**** GIVEN ENTRIES ****
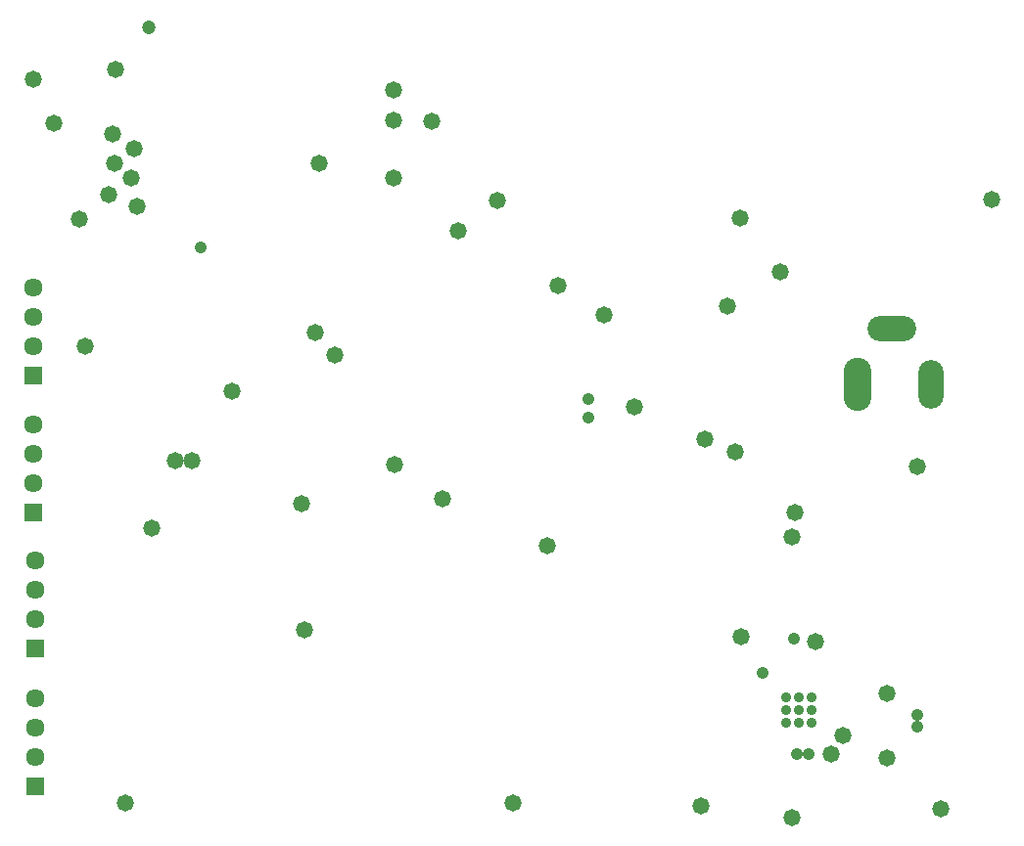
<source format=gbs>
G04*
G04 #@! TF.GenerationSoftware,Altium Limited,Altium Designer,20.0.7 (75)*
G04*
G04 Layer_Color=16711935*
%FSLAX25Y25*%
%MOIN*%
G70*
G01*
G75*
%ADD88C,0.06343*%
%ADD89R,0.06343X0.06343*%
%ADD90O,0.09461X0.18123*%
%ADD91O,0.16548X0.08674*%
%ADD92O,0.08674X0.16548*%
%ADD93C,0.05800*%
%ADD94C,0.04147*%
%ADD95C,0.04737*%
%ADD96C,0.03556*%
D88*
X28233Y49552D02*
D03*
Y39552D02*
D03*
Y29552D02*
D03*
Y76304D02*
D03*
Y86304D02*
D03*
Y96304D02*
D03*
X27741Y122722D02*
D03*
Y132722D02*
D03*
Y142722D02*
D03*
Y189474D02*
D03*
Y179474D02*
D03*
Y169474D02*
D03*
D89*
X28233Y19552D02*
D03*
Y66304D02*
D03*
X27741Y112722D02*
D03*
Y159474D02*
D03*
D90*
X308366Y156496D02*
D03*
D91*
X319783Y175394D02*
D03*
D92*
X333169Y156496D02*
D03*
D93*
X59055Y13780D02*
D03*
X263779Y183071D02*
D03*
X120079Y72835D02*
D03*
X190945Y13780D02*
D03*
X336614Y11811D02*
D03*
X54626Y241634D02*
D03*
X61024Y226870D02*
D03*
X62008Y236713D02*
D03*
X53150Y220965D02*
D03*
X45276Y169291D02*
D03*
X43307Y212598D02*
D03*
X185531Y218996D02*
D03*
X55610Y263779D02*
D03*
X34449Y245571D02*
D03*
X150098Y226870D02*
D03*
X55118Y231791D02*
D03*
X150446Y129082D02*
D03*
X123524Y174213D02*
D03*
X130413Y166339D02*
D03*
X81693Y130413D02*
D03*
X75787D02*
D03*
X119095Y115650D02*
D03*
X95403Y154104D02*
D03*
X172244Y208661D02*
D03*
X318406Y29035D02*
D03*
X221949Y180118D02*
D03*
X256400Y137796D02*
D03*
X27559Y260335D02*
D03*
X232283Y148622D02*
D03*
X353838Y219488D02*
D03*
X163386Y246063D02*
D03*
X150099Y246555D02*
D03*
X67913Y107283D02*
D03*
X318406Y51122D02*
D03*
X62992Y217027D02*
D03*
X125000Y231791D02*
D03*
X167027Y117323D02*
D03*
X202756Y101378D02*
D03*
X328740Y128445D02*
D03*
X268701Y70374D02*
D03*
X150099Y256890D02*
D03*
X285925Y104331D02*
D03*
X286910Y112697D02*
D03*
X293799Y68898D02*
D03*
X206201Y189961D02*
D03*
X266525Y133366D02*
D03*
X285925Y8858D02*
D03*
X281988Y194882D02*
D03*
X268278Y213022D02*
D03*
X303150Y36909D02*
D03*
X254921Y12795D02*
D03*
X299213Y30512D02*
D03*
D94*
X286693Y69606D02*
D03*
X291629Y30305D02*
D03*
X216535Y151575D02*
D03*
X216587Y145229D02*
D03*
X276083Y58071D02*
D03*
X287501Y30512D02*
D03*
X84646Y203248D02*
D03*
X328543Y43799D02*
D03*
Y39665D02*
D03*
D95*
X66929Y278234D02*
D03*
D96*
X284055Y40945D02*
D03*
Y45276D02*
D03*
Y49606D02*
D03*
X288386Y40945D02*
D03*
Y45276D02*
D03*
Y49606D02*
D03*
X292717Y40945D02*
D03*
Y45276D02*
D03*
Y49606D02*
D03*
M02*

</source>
****
**** GIVEN ENTRIES ****
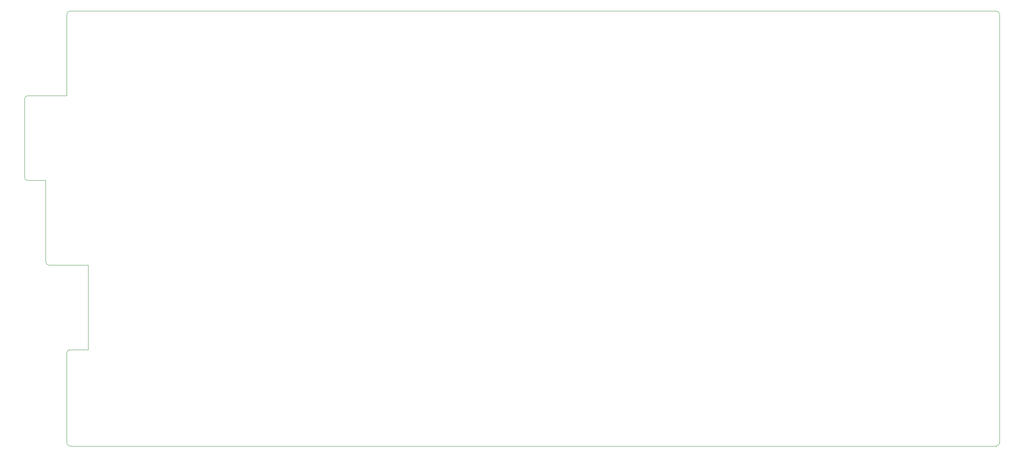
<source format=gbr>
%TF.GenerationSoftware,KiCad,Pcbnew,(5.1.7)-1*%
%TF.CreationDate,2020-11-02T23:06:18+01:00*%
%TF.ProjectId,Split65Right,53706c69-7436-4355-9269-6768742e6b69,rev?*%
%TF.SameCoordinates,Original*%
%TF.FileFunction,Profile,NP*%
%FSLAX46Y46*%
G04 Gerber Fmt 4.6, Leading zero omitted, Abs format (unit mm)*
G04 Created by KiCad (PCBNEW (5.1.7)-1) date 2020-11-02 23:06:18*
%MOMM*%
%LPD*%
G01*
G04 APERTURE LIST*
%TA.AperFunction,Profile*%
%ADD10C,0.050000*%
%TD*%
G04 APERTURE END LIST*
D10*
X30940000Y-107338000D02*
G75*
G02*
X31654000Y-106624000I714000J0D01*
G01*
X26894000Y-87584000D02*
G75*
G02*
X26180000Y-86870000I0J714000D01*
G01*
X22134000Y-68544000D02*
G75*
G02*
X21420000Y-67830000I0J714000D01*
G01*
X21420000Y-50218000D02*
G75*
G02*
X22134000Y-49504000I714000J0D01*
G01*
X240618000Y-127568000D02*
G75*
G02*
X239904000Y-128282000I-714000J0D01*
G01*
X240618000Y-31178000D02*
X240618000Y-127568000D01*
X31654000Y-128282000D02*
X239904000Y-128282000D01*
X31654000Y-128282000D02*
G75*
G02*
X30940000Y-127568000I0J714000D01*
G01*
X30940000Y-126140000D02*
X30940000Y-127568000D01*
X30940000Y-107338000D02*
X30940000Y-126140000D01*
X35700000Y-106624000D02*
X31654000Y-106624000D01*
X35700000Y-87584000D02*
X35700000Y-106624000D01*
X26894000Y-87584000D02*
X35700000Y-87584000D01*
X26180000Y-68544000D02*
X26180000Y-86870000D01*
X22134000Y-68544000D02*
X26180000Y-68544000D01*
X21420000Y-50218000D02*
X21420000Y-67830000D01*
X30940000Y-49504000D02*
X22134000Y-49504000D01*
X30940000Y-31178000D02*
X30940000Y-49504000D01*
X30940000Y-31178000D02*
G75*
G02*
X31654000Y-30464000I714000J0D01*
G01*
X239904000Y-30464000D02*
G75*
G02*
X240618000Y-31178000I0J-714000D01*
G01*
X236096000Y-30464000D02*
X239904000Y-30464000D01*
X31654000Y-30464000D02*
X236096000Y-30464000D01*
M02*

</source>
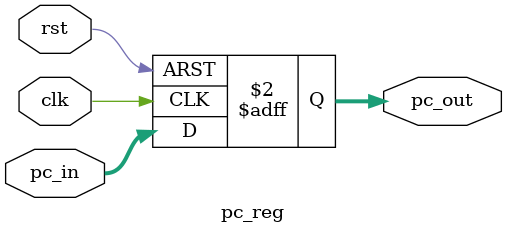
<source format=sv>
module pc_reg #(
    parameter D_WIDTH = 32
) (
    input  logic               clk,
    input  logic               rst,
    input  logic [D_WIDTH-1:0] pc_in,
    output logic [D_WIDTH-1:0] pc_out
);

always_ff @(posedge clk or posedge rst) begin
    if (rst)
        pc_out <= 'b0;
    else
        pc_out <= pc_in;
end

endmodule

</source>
****
▶ WHAT IS REQUIRED: The answer must be a single number: how many lines above contain "logic".

▶ TASK OUTPUT: 4